[Python-ideas] __sort__ special member
Mark Adam
dreamingforward at gmail.com
Fri Jul 20 18:44:26 CEST 2012
On Fri, Jul 20, 2012 at 11:23 AM, Oleg Broytman <phd at phdru.name> wrote:
> On Fri, Jul 20, 2012 at 06:11:52PM +0200, David Townshend <
> aquavitae69 at gmail.com> wrote:
> > I was quite surprised to find that nobody seems to have suggested this
> > before, because it seems like an obvious idea. Basically, add a special
> > method __sort__ which, if specified, is used when sorted() is called. I
> can
> > think of two immediate use cases:
> >
> > 1. When an object wants sorted() to return something other than a list,
> > e.g. dict.__sort__ could return an OrderedDict.
> > 2. When there is a more efficient method of sorting a specific sequence.

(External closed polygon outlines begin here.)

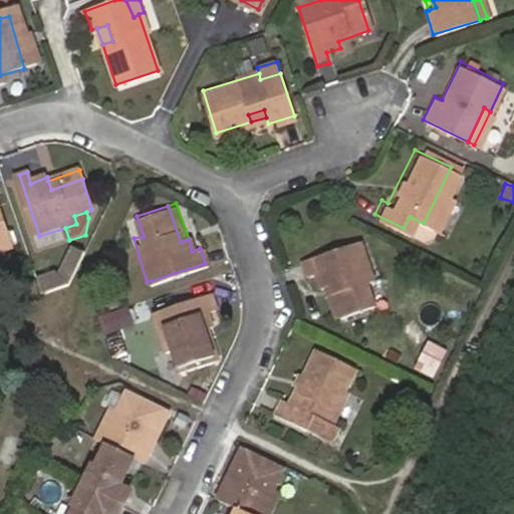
[(355,238),(302,257),(307,269),(313,267),(318,281),(326,278),(338,310),(371,299),(363,278),(369,277),(355,238)]
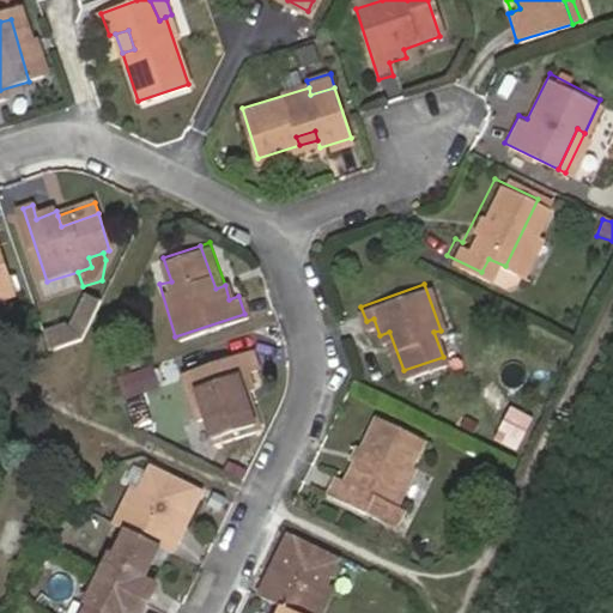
[(65,326),(44,333),(50,351),(78,341),(97,302),(84,295),(66,331),(65,326)]
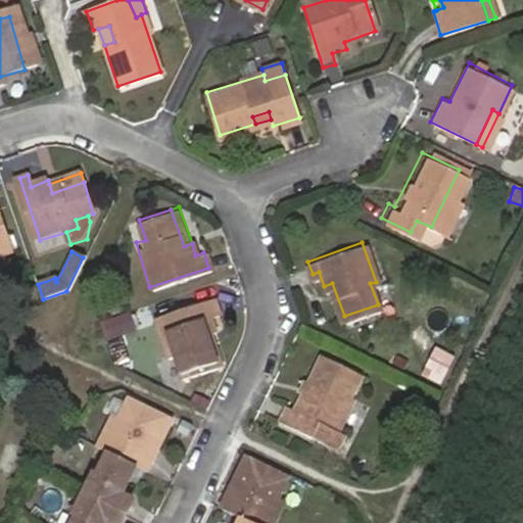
[(200,326),(211,323),(209,308),(215,305),(211,296),(152,318),(165,352),(174,350),(181,373),(211,363),(209,357),(200,326)]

> > E.g. sorting a range object should be trivial.
> >
> > Is there some obvious reason why nobody has suggested this before? Is it
> > worth pursuing?
>
> Because it's too application-specific?
>
> What are you talking about. This would solve the issue of ordering for
dicts that became contentious a few years ago. If people don't like the
arbitrary ordering, they can subclass it.